▶ Aim of the exercise
For each line below with the word "Ablaufs", write out a copy.
□ □ □ □ □
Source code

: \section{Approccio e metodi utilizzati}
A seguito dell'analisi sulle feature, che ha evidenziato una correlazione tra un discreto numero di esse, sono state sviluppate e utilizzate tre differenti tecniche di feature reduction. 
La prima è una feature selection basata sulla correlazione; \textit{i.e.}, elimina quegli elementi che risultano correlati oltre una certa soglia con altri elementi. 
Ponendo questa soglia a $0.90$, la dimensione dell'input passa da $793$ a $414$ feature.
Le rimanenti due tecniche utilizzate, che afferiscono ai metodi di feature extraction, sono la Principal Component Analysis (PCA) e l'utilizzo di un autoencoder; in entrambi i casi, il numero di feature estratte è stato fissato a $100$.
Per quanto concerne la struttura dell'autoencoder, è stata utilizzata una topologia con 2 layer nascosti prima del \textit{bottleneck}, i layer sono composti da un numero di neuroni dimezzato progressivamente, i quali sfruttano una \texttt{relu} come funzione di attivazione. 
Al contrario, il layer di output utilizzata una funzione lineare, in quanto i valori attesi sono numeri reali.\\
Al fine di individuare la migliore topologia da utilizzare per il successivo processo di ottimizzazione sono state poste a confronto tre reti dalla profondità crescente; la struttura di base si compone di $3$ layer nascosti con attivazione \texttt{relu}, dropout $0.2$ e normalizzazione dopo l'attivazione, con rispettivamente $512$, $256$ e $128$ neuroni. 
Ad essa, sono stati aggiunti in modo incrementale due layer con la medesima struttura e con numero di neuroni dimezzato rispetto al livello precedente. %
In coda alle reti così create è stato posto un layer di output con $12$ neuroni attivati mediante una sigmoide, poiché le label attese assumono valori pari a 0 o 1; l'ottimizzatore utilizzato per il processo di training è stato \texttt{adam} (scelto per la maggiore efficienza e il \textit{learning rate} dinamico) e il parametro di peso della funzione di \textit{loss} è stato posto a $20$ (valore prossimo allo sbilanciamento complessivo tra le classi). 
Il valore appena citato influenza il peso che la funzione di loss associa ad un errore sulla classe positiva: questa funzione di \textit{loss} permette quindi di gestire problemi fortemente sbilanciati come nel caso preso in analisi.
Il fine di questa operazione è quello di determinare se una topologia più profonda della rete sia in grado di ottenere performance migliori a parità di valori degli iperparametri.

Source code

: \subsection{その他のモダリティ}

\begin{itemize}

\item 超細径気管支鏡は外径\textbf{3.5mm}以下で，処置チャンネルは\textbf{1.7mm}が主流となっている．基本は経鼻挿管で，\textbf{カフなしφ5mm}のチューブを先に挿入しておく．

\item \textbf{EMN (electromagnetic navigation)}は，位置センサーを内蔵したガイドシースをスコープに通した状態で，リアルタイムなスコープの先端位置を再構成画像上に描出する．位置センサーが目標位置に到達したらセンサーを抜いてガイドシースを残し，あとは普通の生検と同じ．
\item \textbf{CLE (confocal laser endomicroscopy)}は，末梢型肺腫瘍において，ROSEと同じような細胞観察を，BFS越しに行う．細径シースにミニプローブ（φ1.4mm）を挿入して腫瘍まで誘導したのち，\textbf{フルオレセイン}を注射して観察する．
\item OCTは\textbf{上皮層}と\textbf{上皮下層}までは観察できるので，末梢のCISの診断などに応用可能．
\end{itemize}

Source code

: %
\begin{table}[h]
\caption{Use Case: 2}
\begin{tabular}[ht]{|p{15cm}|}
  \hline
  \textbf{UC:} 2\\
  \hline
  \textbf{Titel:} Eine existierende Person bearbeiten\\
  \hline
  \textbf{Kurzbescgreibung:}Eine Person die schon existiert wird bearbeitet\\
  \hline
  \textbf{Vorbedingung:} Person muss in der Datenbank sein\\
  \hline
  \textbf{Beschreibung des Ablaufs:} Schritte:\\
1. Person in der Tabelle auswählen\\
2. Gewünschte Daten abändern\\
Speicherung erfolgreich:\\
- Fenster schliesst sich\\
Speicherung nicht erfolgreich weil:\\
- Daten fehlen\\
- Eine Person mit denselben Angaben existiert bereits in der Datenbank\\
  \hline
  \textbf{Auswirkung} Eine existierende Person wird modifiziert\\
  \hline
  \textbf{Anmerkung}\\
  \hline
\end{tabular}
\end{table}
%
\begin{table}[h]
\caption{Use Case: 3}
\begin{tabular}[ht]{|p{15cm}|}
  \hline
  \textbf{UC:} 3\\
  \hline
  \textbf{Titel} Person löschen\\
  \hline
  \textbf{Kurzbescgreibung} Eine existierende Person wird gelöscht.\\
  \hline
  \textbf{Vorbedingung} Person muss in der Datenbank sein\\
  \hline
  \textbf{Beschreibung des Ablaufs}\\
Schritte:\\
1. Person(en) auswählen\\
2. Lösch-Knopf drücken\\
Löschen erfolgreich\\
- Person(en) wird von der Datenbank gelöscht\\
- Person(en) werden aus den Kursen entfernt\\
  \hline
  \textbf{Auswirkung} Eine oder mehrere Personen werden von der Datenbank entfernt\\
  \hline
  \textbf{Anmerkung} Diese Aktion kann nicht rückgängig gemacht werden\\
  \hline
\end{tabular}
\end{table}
□ □ □ □ □
▶ Task output
  \textbf{Beschreibung des Ablaufs:} Schritte:\\
  \textbf{Beschreibung des Ablaufs}\\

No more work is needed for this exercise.